Friday, May 29, 2015

Giants Move Into First

The Dodgers got shut out in St. Louis this evening with that old Giants nemesis John Lackey delivering the goods for the Cardinals.  In San Francisco the old man of the staff, Tim Hudson, tired of the smack-talk here at RMC, kicked some ass of his own and led the Giants to another win against the Braves. Buster Posey was Mr. Clutch with the bat and the home team prevailed 4-2 over Atlanta. The Giants sit at 30-20 for a nice .600 win percentage and have a half game edge over the Dodgers who are 28-19 (.596), falling to 7-12 on the road with the loss tonight.

The Giants have now won five in a row. It's a looooooooong season my friends, we cruised past the one-quarter mark when LA was getting smoked three straight two weeks back. We are creeping up on the one-third mark (game 54) which I believe will be Tuesday the 2nd versus the Pirates. It has been terribly exciting to watch the ballclub do everything right consistently for several weeks now (they are 25-10 or .714 since 4/21), but we know these things are fleeting. They will play stretches of bad baseball in the remaining 112 games, this we know for sure. But damn if they don't look good! What a lineup--I'm not sure I can recall a batting order this tough from top to bottom. In the Bonds Era they had some serious offense, but did they have the one-through-eight we see with these guys?

Tim Lincecum gets the start tomorrow at 7:05 pm. I hate weekend night games--all weekend games should be played in the day time. Save the night games for Monday through Friday.

GO GIANTS!

--M.C.

4 comments:

campanari said...

It's the most relentless batting order I can remember the team's sustaining, with every player at about .300, give or take .020 or so, and every player, as OGC has remarked, sufficiently adept against same-hand pitching that playing match-ups against them doesn't work. With McGehee in exile, the likelihood of a DP to ease the stress on an opposing pitcher has gone sharply down, and the pressure on individual batters to keep the line moving, for fear of a rally-killing DP, has commensurately gone down. This isn't only a successful lineup in fact, but a successful lineup-type in principle, too.

Gandrew said...

It's a beautiful thing when there is only the pitching spot to pitch around and not even that when Mad Bum is the starter. You can see it wear the opposing starter down as the game progresses.

JC Parsons said...

Yep, regression is a hard fact of life. That is probably why I never really enjoy being reminded of it. Thanks MOC! ;)

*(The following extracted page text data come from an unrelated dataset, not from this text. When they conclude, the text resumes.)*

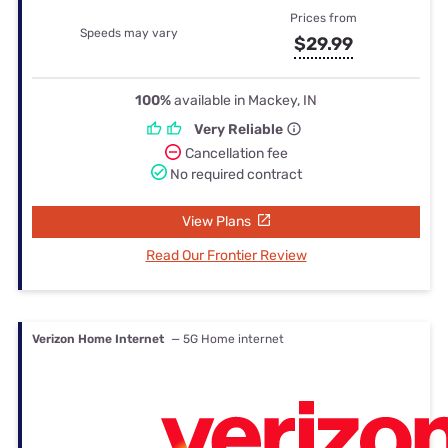
Prices from
Speeds may vary
$29.99
100%
available in Mackey, IN
Very Reliable
Cancellation fee
No required contract
View Plans
Read Our Frontier Review
Verizon Home Internet
— 5G Home internet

However, I do want to remind every one that regression to a mean is always dependent on a time reference. No one expects things to average out in a week, or even a month. So why is a season long enough? What about a team having a good half decade, rather than just a good couple months? Sure, almost all the time a full season will include the entire spectrum of win/lose experience, but not always. Some teams just kick butt from the start and don't know any better. Are the 2015 Giants a team like that? I kinda doubt it... Pitching is a little old and banged up, the offense looks good but we rely on a lot of youth, so that can be sketchy. I know we are a contender and a serious threat to take it all, but we probably are not a juggernaut that wins over a 100 games.

However, it could be argued that we are and this year's team is on the verge of true greatness. We already had our terrible spell in April so maybe we don't do that again and the regression God is appeased. But the big thing that makes me think that these Giants may be this good ALL SEASON is Matt Cain. When he returns aren't we a better team? If he is anything like the old Matt, we get a huge injection of talent, poise and leadership. I still can not believe our success without him, yet I feel he will only make us much stronger. I sometimes feel that my expectations for Matt are too high, but then I see the name of the blog and I can't help myself. We signed on to this guy for life and I dearly miss him!

obsessivegiantscompulsive said...

Hudson rosed to occasion in this start, per PQS, it is his first quality start (sabermetrically) in the ten starts he has had thus far this season. I recall someone noting that Hudson might have still been recovering from the extra work of last season (or the shortened off-season), plus his spring training was delays, resulting in a kind of spring training period he's been going through. Perhaps that was true, maybe he's finally rounding into shape, which would be great, based on what he did at the start of last season for us, while healthy and ready for b'ar.

I think this team is on the verge of greatness. Not entirely the way it looked pre-season - thought Matty would be part of the fun, but hey, Heston! - but my analysis found that while we lost Morse and Sandoval, production from Aoki, McGehee, and Panik would replace that. It helps that Panik is not only hitting what he did last year, but hitting what he hit last year when he finally figured things out, after about a month. It helps that Belt and Crawford are hitting like they did in short spurts, but now in a long, extended, spurt, hopefully they can keep things going.

The hitting has led the way again, like last season, and hopefully the pitching is rounding into dominant shape now, and can carry the load once the Regression Gods hit the hitters, like it did last season, until all the injuries caught up with them.

And great point, Cain would be a huge injection of savviness and toughness into the rotation, that could help propel the team after the ASB.